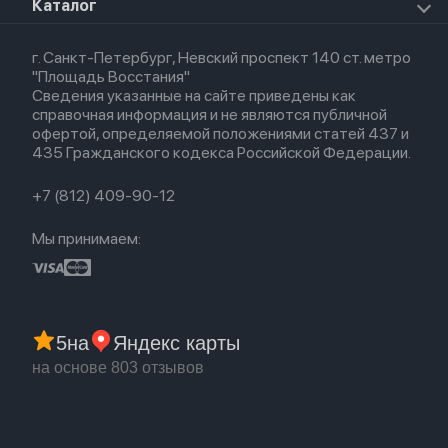
О магазине
Каталог
Для Macbook
HomePod 2
Airpods 3
Кредит
Для Apple Watch
AirTag
Airpods 2
Весь каталог
Политика возврата
Airpods (1-е)
г. Санкт-Петербург, Невский проспект 140 ст. метро
Новые поступления
Политика конфиденциальности
EarPods
"Площадь Восстания"
Популярное
Оплата и доставка
Сведения указанные на сайте приведены как
Акции
Партнерская программа
справочная информация и не являются публичной
Гарантия
офертой, определяемой положениями статей 437 и
Обмен и возврат
435 Гражданского кодекса Российской Федерации.
Бонусы
Trade-in
+7 (812) 409-90-12
Мы принимаем:
5
на
Яндекс карты
на основе 803 отзывов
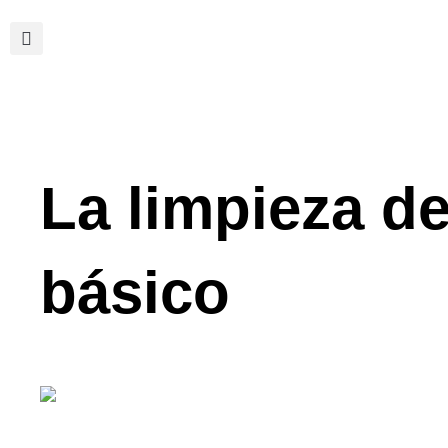
Ir
al
contenido
La limpieza d
básico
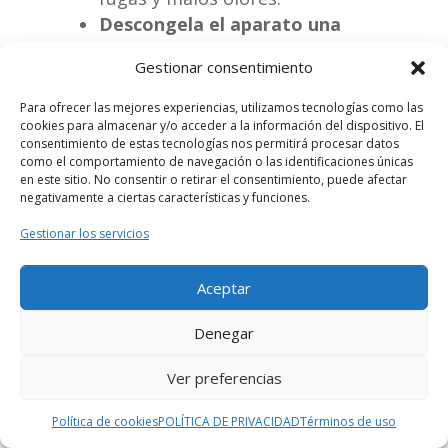
Descongela el aparato una
vez al año
si no es No Frost.
Gestionar consentimiento
En los modelos No Frost,
revisa que el sistema de
Para ofrecer las mejores experiencias, utilizamos tecnologías como las
descongelación funcione
cookies para almacenar y/o acceder a la información del dispositivo. El
consentimiento de estas tecnologías nos permitirá procesar datos
correctamente.
como el comportamiento de navegación o las identificaciones únicas
No sobrecargues los
en este sitio. No consentir o retirar el consentimiento, puede afectar
negativamente a ciertas características y funciones.
compartimentos.
Deja
siempre espacios para que el
Gestionar los servicios
aire frío circule entre los
alimentos.
Aceptar
Asegúrate de que las puertas
Denegar
cierren perfectamente.
Comprueba el estado de las
Ver preferencias
juntas y sustitúyelas cuando
notes que están desgastadas.
Política de cookies
POLÍTICA DE PRIVACIDAD
Términos de uso
Limpia la parte trasera del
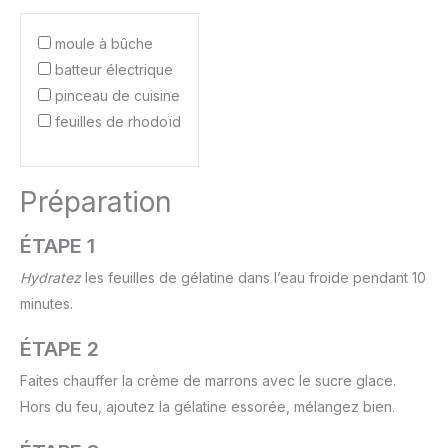
moule à bûche
batteur électrique
pinceau de cuisine
feuilles de rhodoïd
Préparation
ÉTAPE 1
Hydratez
les feuilles de gélatine dans l’eau froide pendant 10
minutes.
ÉTAPE 2
Faites chauffer la crème de marrons avec le sucre glace.
Hors du feu, ajoutez la gélatine essorée, mélangez bien.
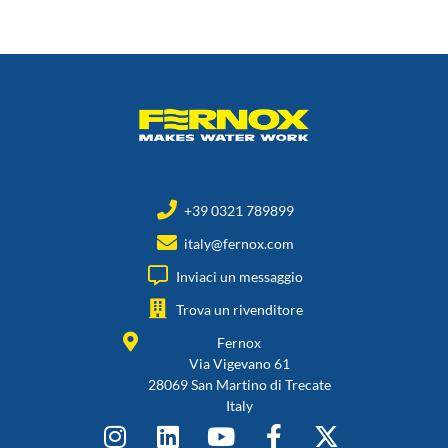
+39 0321 789899
italy@fernox.com
Inviaci un messaggio
Trova un rivenditore
Fernox
Via Vigevano 61
28069 San Martino di Trecate
Italy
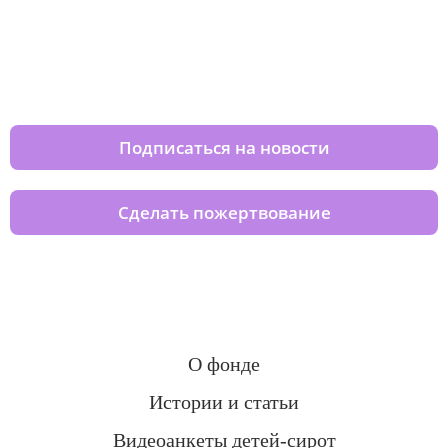
Изменяйте жизни детей из детских
домов вместе с нами
Подписаться на новости
Сделать пожертвование
О фонде
Истории и статьи
Видеоанкеты детей-сирот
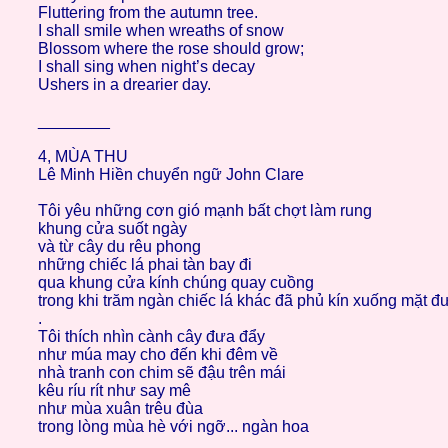
Fluttering from the autumn tree.
I shall smile when wreaths of snow
Blossom where the rose should grow;
I shall sing when night’s decay
Ushers in a drearier day.
________
4, MÙA THU
Lê Minh Hiền chuyển ngữ John Clare
Tôi yêu những cơn gió mạnh bất chợt làm rung
khung cửa suốt ngày
và từ cây du rêu phong
những chiếc lá phai tàn bay đi
qua khung cửa kính chúng quay cuồng
trong khi trăm ngàn chiếc lá khác đã phủ kín xuống mặt 
.
Tôi thích nhìn cành cây đưa đẩy
như múa may cho đến khi đêm về
nhà tranh con chim sẽ đậu trên mái
kêu ríu rít như say mê
như mùa xuân trêu đùa
trong lòng mùa hè với ngỡ... ngàn hoa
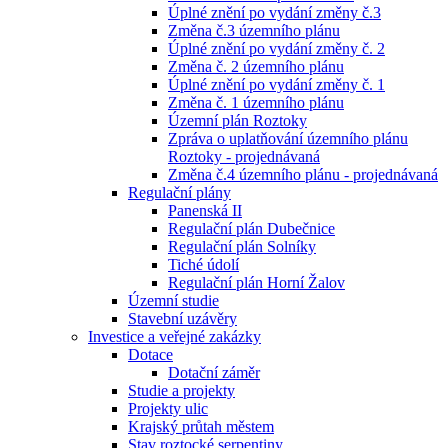
Úplné znění po vydání změny č.3
Změna č.3 územního plánu
Úplné znění po vydání změny č. 2
Změna č. 2 územního plánu
Úplné znění po vydání změny č. 1
Změna č. 1 územního plánu
Územní plán Roztoky
Zpráva o uplatňování územního plánu
Roztoky - projednávaná
Změna č.4 územního plánu - projednávaná
Regulační plány
Panenská II
Regulační plán Dubečnice
Regulační plán Solníky
Tiché údolí
Regulační plán Horní Žalov
Územní studie
Stavební uzávěry
Investice a veřejné zakázky
Dotace
Dotační záměr
Studie a projekty
Projekty ulic
Krajský průtah městem
Stav roztocké serpentiny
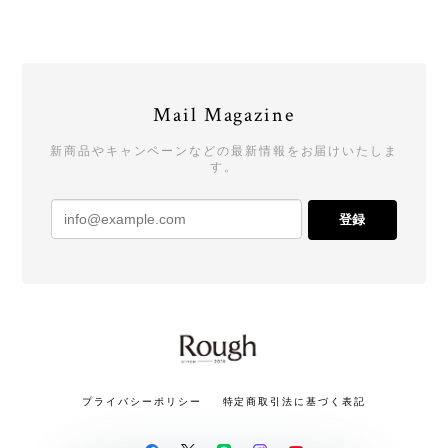
Mail Magazine
新商品やキャンペーンなどの最新情報をお届けいたしま
す。
登録
プライバシーポリシー
特定商取引法に基づく表記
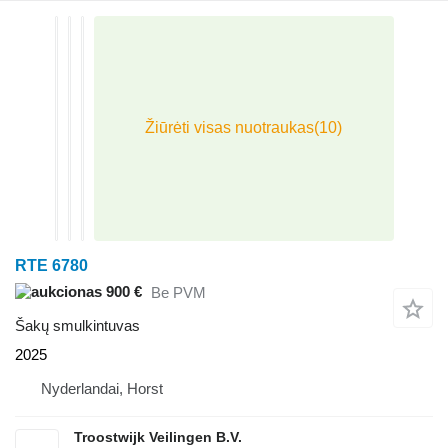
RTE 6780
900 €
Be PVM
Šakų smulkintuvas
2025
Nyderlandai, Horst
Troostwijk Veilingen B.V.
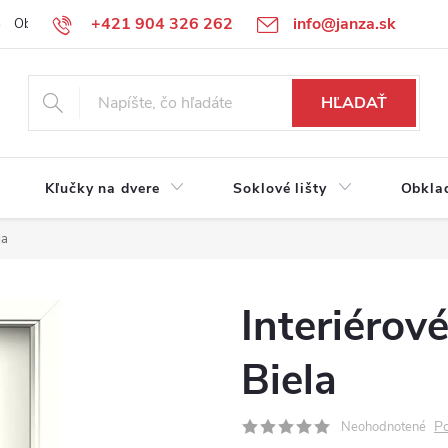
+421 904 326 262
info@janza.sk
Obchodné podmienky
Reklamačné podmienky
Podmienky ochra
HĽADAŤ
Kľučky na dvere
Soklové lišty
Obkla
la
Interiérov
Biela
Po
Neohodnotené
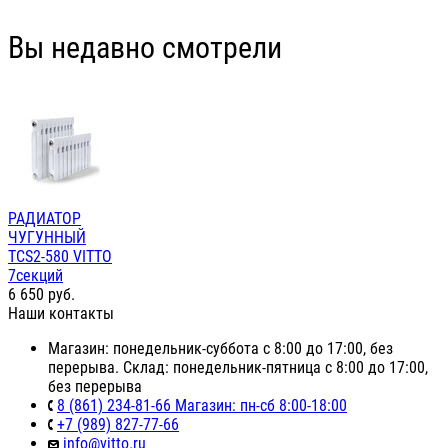
Вы недавно смотрели
РАДИАТОР
ЧУГУННЫЙ
TCS2-580 VITTO
7секций
6 650
руб.
Наши контакты
Магазин: понедельник-суббота с 8:00 до 17:00, без
перерыва. Склад: понедельник-пятница с 8:00 до 17:00,
без перерыва
8 (861) 234-81-66 Магазин: пн-сб 8:00-18:00
+7 (989) 827-77-66
info@vitto.ru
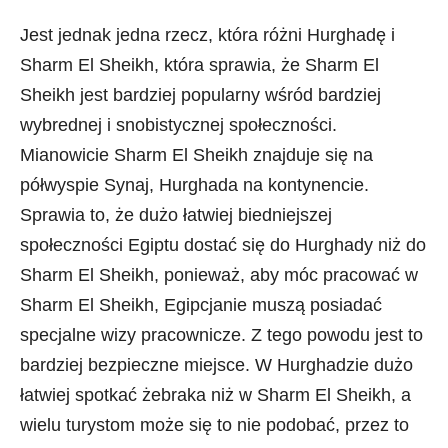
Jest jednak jedna rzecz, która różni Hurghadę i
Sharm El Sheikh, która sprawia, że Sharm El
Sheikh jest bardziej popularny wśród bardziej
wybrednej i snobistycznej społeczności.
Mianowicie Sharm El Sheikh znajduje się na
półwyspie Synaj, Hurghada na kontynencie.
Sprawia to, że dużo łatwiej biedniejszej
społeczności Egiptu dostać się do Hurghady niż do
Sharm El Sheikh, ponieważ, aby móc pracować w
Sharm El Sheikh, Egipcjanie muszą posiadać
specjalne wizy pracownicze. Z tego powodu jest to
bardziej bezpieczne miejsce. W Hurghadzie dużo
łatwiej spotkać żebraka niż w Sharm El Sheikh, a
wielu turystom może się to nie podobać, przez to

# # # # # # #

What you need to do :: Return the text lines of every row above, unchanged and in their original order, leaving out the pictures.

Response box ::
О магазине
Каталог
Для Macbook
HomePod 2
Airpods 3
Кредит
Для Apple Watch
AirTag
Airpods 2
Весь каталог
Политика возврата
Airpods (1-е)
г. Санкт-Петербург, Невский проспект 140 ст. метро
Новые поступления
Политика конфиденциальности
EarPods
"Площадь Восстания"
Популярное
Оплата и доставка
Сведения указанные на сайте приведены как
Акции
Партнерская программа
справочная информация и не являются публичной
Гарантия
офертой, определяемой положениями статей 437 и
Обмен и возврат
435 Гражданского кодекса Российской Федерации.
Бонусы
Trade-in
+7 (812) 409-90-12
Мы принимаем:
5
на
Яндекс карты
на основе 803 отзывов
Ir
al
contenido
La limpieza d
básico
Descongela el aparato una
vez al año
si no es No Frost.
Gestionar consentimiento
En los modelos No Frost,
revisa que el sistema de
Para ofrecer las mejores experiencias, utilizamos tecnologías como las
descongelación funcione
cookies para almacenar y/o acceder a la información del dispositivo. El
consentimiento de estas tecnologías nos permitirá procesar datos
correctamente.
como el comportamiento de navegación o las identificaciones únicas
No sobrecargues los
en este sitio. No consentir o retirar el consentimiento, puede afectar
negativamente a ciertas características y funciones.
compartimentos.
Deja
siempre espacios para que el
Gestionar los servicios
aire frío circule entre los
alimentos.
Aceptar
Asegúrate de que las puertas
Denegar
cierren perfectamente.
Comprueba el estado de las
Ver preferencias
juntas y sustitúyelas cuando
notes que están desgastadas.
Política de cookies
POLÍTICA DE PRIVACIDAD
Términos de uso
Limpia la parte trasera del
moule à bûche
batteur électrique
pinceau de cuisine
feuilles de rhodoïd
Préparation
ÉTAPE 1
Hydratez
les feuilles de gélatine dans l’eau froide pendant 10
minutes.
ÉTAPE 2
Faites chauffer la crème de marrons avec le sucre glace.
Hors du feu, ajoutez la gélatine essorée, mélangez bien.
+39 0321 789899
italy@fernox.com
Inviaci un messaggio
Trova un rivenditore
Fernox
Via Vigevano 61
28069 San Martino di Trecate
Italy
Изменяйте жизни детей из детских
домов вместе с нами
Подписаться на новости
Сделать пожертвование
О фонде
Истории и статьи
Видеоанкеты детей-сирот
Fluttering from the autumn tree.
I shall smile when wreaths of snow
Blossom where the rose should grow;
I shall sing when night’s decay
Ushers in a drearier day.
________
4, MÙA THU
Lê Minh Hiền chuyển ngữ John Clare
Tôi yêu những cơn gió mạnh bất chợt làm rung
khung cửa suốt ngày
và từ cây du rêu phong
những chiếc lá phai tàn bay đi
qua khung cửa kính chúng quay cuồng
trong khi trăm ngàn chiếc lá khác đã phủ kín xuống mặt 
.
Tôi thích nhìn cành cây đưa đẩy
như múa may cho đến khi đêm về
nhà tranh con chim sẽ đậu trên mái
kêu ríu rít như say mê
như mùa xuân trêu đùa
trong lòng mùa hè với ngỡ... ngàn hoa
Úplné znění po vydání změny č.3
Změna č.3 územního plánu
Úplné znění po vydání změny č. 2
Změna č. 2 územního plánu
Úplné znění po vydání změny č. 1
Změna č. 1 územního plánu
Územní plán Roztoky
Zpráva o uplatňování územního plánu
Roztoky - projednávaná
Změna č.4 územního plánu - projednávaná
Regulační plány
Panenská II
Regulační plán Dubečnice
Regulační plán Solníky
Tiché údolí
Regulační plán Horní Žalov
Územní studie
Stavební uzávěry
Investice a veřejné zakázky
Dotace
Dotační záměr
Studie a projekty
Projekty ulic
Krajský průtah městem
Stav roztocké serpentiny
Mail Magazine
新商品やキャンペーンなどの最新情報をお届けいたしま
す。
登録
プライバシーポリシー
特定商取引法に基づく表記
RTE 6780
900 €
Be PVM
Šakų smulkintuvas
2025
Nyderlandai, Horst
Troostwijk Veilingen B.V.
+421 904 326 262
info@janza.sk
Obchodné podmienky
Reklamačné podmienky
Podmienky ochra
HĽADAŤ
Kľučky na dvere
Soklové lišty
Obkla
la
Interiérov
Biela
Po
Neohodnotené
Вы недавно смотрели
РАДИАТОР
ЧУГУННЫЙ
TCS2-580 VITTO
7секций
6 650
руб.
Наши контакты
Магазин: понедельник-суббота с 8:00 до 17:00, без
перерыва. Склад: понедельник-пятница с 8:00 до 17:00,
без перерыва
8 (861) 234-81-66 Магазин: пн-сб 8:00-18:00
+7 (989) 827-77-66
info@vitto.ru
Jest jednak jedna rzecz, która różni Hurghadę i
Sharm El Sheikh, która sprawia, że Sharm El
Sheikh jest bardziej popularny wśród bardziej
wybrednej i snobistycznej społeczności.
Mianowicie Sharm El Sheikh znajduje się na
półwyspie Synaj, Hurghada na kontynencie.
Sprawia to, że dużo łatwiej biedniejszej
społeczności Egiptu dostać się do Hurghady niż do
Sharm El Sheikh, ponieważ, aby móc pracować w
Sharm El Sheikh, Egipcjanie muszą posiadać
specjalne wizy pracownicze. Z tego powodu jest to
bardziej bezpieczne miejsce. W Hurghadzie dużo
łatwiej spotkać żebraka niż w Sharm El Sheikh, a
wielu turystom może się to nie podobać, przez to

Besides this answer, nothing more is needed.